* Text for analysis *
"transcription-(or lineage) as visual"

Leslie Scalapino

Written on commission for Atelos Press, R-hu was begun in Oakland, California, as an ‘experiment’ for traveling in—and thus was continued in—China and Mongolia, and completed in Oakland.

“transcription—(or lineage) as visual” is reprinted from Leslie Scalapino’s R-hu, published by Atelos in 2000.


         Bernadette Mayer’s choice is writing as “experiments” in the scientific sense of a set of perimeters or structure designed to enable discovery (“an operation carried out under controlled conditions in order to discover an unknown effect or law”). Examples of this mode are her books Studying Hunger and Midwinter Day, the first being a month-long period-of-time as structure of the book, the second being a single day as the structure/process of the experiment. The pressure or the looseness of time in (or as being) a designated time-period has itself an effect on what occurs then.
        In Studying Hunger, she indicates wanting “to find a structure for MEMORY & you” associated with (or differentiated from) “language border which seems to separate, just barely, observation & analysis.”(1) Memory is not language-border?
         Is language-border present-time per se, as its function?

         The relation of memory (which can only be one person’s) and “you,” someone else, an object neither created by memory nor ‘dwelling’ in it—is placed beside language-border (always present-time) that which only barely separates observation and analysis. The discrepancy (language-border not being the same as memory) is the code that transcribes an event?

* Work required *
In the passage on transcription and lineage, which two books by Bernadette Mayer are given as examples of her "experiments"?

* Data section *
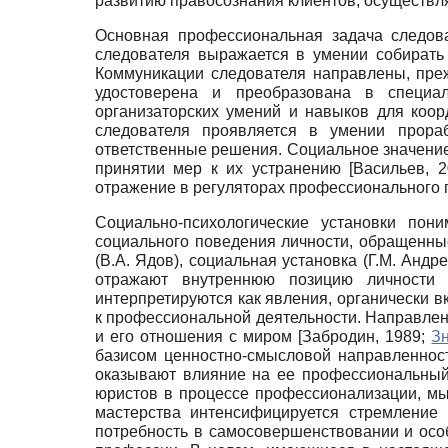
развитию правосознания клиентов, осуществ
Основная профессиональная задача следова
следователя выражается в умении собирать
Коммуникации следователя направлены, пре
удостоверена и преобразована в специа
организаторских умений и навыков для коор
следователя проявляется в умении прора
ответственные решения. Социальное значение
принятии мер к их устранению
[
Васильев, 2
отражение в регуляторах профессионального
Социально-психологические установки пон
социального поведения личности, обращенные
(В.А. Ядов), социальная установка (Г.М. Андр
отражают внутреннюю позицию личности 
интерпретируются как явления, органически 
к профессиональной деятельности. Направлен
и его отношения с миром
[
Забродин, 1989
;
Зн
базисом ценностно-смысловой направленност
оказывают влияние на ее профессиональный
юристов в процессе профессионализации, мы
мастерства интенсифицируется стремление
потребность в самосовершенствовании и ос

==

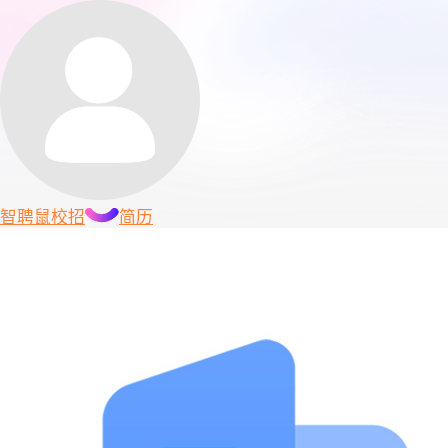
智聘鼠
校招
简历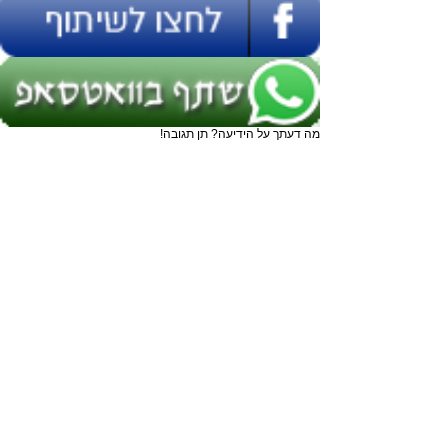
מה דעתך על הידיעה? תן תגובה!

* The answer *
Studying Hunger and Midwinter Day.